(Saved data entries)
★ ★ ★ ★ ★ ★ ★
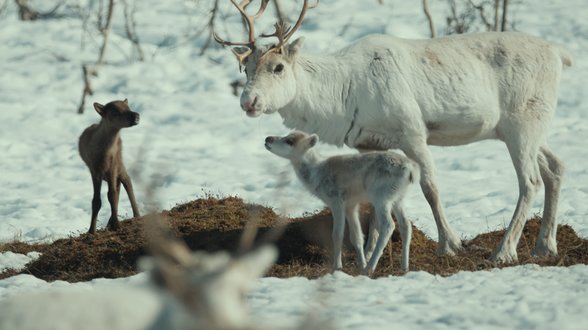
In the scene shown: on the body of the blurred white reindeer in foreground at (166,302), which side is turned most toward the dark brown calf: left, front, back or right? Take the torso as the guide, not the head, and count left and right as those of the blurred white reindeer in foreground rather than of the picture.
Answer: left

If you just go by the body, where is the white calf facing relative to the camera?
to the viewer's left

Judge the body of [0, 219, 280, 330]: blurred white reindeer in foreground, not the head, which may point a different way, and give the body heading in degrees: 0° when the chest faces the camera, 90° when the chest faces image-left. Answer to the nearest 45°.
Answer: approximately 270°

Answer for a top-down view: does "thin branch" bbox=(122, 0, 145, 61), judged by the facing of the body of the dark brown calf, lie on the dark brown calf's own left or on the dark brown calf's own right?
on the dark brown calf's own left

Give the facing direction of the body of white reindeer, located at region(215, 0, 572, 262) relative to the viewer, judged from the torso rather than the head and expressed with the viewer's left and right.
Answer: facing to the left of the viewer

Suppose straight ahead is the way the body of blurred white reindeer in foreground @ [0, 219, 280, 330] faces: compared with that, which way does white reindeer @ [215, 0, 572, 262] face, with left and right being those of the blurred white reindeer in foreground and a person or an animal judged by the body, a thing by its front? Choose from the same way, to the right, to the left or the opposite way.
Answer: the opposite way

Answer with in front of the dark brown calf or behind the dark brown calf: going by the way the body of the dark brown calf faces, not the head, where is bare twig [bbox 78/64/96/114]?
behind
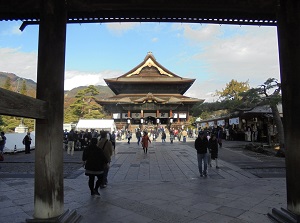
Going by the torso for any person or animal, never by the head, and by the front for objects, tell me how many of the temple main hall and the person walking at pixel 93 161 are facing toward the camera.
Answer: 1

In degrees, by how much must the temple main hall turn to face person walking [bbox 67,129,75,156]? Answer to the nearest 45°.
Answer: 0° — it already faces them

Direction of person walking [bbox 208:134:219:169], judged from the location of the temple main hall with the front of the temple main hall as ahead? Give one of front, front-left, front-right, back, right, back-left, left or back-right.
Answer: front

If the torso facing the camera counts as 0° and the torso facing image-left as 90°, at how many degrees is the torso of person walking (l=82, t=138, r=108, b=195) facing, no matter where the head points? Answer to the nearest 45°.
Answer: approximately 180°

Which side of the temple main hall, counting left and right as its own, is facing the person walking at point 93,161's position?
front

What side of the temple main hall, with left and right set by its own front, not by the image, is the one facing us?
front

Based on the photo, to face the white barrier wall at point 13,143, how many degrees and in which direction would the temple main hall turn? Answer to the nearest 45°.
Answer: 0° — it already faces it

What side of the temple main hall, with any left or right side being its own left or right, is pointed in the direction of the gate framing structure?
front

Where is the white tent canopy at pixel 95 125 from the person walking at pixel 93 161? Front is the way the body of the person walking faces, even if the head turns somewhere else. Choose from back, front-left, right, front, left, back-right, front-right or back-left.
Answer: front

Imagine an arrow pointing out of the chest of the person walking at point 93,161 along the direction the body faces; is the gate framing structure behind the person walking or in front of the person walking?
behind

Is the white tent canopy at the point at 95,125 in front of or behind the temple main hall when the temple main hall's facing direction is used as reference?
in front

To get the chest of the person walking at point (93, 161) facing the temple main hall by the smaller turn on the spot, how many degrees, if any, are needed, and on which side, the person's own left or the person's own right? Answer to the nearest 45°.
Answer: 0° — they already face it

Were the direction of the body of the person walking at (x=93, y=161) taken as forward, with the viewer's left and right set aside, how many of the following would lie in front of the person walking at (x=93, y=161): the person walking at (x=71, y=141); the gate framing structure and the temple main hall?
2

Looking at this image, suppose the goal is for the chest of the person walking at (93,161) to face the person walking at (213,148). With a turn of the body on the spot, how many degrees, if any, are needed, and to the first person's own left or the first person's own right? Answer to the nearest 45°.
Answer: approximately 45° to the first person's own right

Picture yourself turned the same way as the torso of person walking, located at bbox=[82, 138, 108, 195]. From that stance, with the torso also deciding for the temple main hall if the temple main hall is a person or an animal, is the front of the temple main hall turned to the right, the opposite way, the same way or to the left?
the opposite way
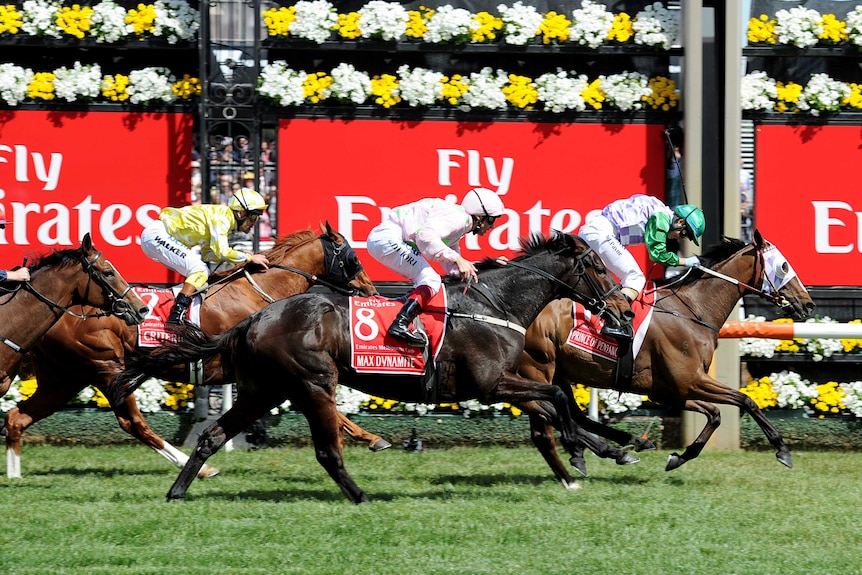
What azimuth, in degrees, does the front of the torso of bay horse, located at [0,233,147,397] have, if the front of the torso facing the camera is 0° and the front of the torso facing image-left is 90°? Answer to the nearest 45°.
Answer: approximately 270°

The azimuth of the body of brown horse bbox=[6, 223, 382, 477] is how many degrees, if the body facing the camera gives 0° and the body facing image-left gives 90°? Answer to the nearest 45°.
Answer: approximately 270°

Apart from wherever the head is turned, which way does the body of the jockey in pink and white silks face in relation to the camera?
to the viewer's right

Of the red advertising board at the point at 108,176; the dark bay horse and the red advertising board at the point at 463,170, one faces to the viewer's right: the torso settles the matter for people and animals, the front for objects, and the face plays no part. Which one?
the dark bay horse

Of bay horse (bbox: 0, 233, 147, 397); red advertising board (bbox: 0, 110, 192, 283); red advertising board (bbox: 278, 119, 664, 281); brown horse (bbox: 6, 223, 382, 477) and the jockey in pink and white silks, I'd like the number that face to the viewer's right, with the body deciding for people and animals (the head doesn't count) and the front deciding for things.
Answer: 3

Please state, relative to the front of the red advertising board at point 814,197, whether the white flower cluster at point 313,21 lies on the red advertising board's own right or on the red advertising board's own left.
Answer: on the red advertising board's own right

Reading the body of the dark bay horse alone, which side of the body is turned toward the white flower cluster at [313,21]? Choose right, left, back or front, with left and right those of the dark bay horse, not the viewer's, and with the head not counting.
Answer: left

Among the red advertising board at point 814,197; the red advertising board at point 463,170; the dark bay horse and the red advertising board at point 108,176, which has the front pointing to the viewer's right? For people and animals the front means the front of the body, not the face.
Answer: the dark bay horse

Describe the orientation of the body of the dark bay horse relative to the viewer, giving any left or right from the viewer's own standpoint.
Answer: facing to the right of the viewer
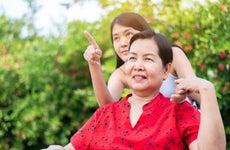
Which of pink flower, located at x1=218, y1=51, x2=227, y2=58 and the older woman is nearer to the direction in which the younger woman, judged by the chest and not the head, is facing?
the older woman

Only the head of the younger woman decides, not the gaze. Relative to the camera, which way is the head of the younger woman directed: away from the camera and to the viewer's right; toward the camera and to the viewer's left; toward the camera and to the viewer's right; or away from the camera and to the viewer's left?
toward the camera and to the viewer's left

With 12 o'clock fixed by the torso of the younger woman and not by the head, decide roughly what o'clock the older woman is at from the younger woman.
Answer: The older woman is roughly at 10 o'clock from the younger woman.

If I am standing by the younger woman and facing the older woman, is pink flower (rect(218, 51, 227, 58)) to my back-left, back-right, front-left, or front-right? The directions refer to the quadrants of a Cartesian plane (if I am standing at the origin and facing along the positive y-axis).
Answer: back-left

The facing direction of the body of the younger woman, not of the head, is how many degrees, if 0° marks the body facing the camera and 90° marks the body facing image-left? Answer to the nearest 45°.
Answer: approximately 45°

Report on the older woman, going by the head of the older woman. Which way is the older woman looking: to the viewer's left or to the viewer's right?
to the viewer's left

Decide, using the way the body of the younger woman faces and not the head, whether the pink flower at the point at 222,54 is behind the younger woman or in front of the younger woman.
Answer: behind
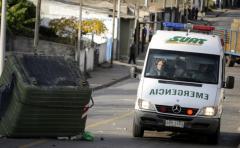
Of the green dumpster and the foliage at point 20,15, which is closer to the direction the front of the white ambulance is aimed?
the green dumpster

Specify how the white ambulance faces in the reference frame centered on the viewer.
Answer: facing the viewer

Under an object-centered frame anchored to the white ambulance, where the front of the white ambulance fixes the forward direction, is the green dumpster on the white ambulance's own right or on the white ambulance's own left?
on the white ambulance's own right

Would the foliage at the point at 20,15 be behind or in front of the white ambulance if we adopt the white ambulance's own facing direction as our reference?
behind
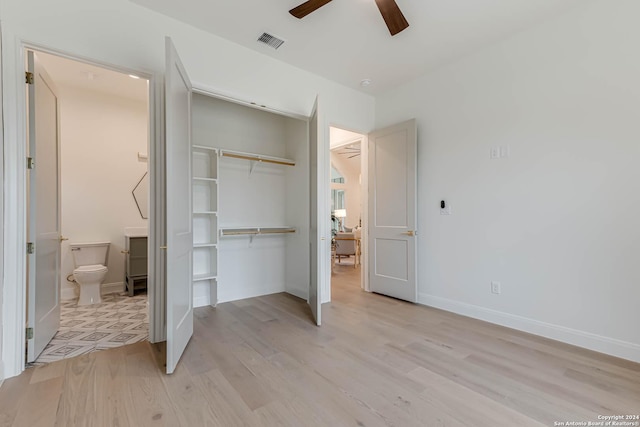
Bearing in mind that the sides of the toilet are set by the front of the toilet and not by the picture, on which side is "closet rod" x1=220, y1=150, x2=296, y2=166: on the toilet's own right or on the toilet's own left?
on the toilet's own left

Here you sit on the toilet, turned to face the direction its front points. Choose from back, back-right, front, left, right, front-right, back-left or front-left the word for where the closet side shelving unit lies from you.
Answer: front-left

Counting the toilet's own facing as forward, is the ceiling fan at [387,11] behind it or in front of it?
in front

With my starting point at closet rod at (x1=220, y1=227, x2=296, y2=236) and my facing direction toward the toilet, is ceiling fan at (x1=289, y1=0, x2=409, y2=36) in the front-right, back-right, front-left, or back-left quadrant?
★ ★ ★ ★ ★ ★ ★
# WHAT THE TASK REQUIRES
Reproduce everything from "Of bay horse (bbox: 0, 233, 147, 397);" down to "Answer: on the" with "jockey" swapped for "rider", leaving all other text in those lines unchanged.

# TASK SOLUTION
Of bay horse (bbox: 0, 233, 147, 397); red advertising board (bbox: 0, 110, 192, 283); red advertising board (bbox: 278, 119, 664, 281); brown horse (bbox: 6, 223, 382, 477) and the rider in pink and white silks, I'd like the number that face to the viewer's right, with the body deciding for people and animals (the head doesn't count) and the front deciding for things.
Answer: 3

Please state, relative to the front of the red advertising board at point 814,197, whether the white flower cluster at point 313,21 lies on the red advertising board's own right or on the red advertising board's own left.
Answer: on the red advertising board's own right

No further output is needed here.